Исходный текст
_ _ _

В организации все построено так, что все (кроме носителя цели, организатора, разумеется) заменимы, так как представляют собой функциональные места, предназначенные для выполнения задуманной и поставленной цели.

Трагедия начинается, когда организация начинает заполняться реальными живыми людьми, каждый из которых по-своему уникален, а потому незаменим хотя бы в собственном воображении.

Поверх намеченных функциональных связей начинают формироваться отношения как рефлексивные отражения этих связей, возникает структура со всеми ее колебаниями, неустойчивостями и непредсказуемостями. К ужасу и огорчению организатора выясняется, что привлеченные им в организацию люди имеют свои, независимые от целей организатора, цели и намерения.

Возникшая структура прочно стягивается с организацией, которая внешне не претерпела никаких изменений, и начинает паразитировать на ней. Так формируется симбиоз, называемый оргструктурой.

_ _ _

Исходные данные
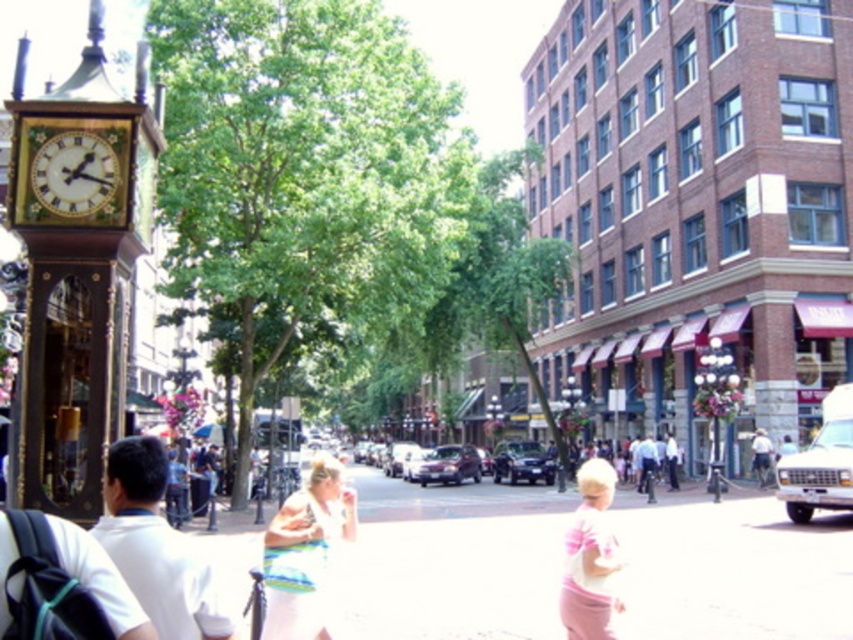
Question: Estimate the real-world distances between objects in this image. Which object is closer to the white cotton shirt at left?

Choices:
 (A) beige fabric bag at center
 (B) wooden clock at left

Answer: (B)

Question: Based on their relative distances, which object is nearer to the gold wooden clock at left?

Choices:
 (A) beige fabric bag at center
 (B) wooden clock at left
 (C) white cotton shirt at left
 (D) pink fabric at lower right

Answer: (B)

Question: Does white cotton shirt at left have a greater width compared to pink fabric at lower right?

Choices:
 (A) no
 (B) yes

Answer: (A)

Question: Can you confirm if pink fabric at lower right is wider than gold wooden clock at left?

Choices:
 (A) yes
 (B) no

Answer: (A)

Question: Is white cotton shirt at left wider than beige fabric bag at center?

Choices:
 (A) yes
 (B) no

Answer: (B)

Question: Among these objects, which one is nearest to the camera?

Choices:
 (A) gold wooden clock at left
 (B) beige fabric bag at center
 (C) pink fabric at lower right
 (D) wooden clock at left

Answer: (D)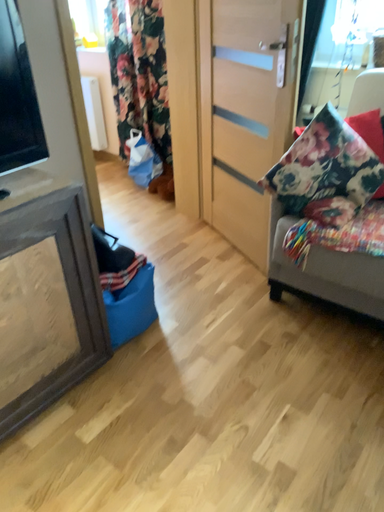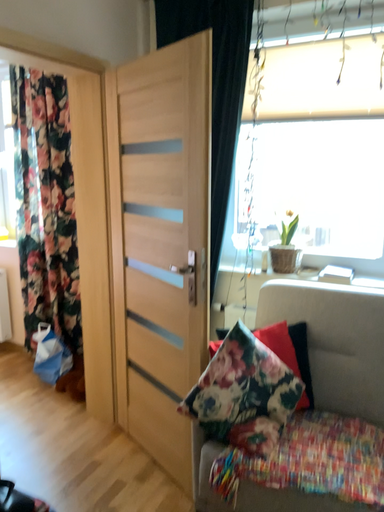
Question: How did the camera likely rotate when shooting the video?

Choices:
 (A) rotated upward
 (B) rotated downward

_ _ _

Задания
**a)** Объясните, почему, согласно тексту об оргструктуре, в организации заменимы все, кроме организатора.
**b)** Назовите все особенности, с которыми, согласно тексту об оргструктуре, возникает структура поверх функциональных связей.

Ответы к заданиям
**a)** Все, кроме носителя цели, заменимы, так как представляют собой функциональные места, предназначенные для выполнения задуманной и поставленной цели.

**b)** Колебания, неустойчивости, непредсказуемости.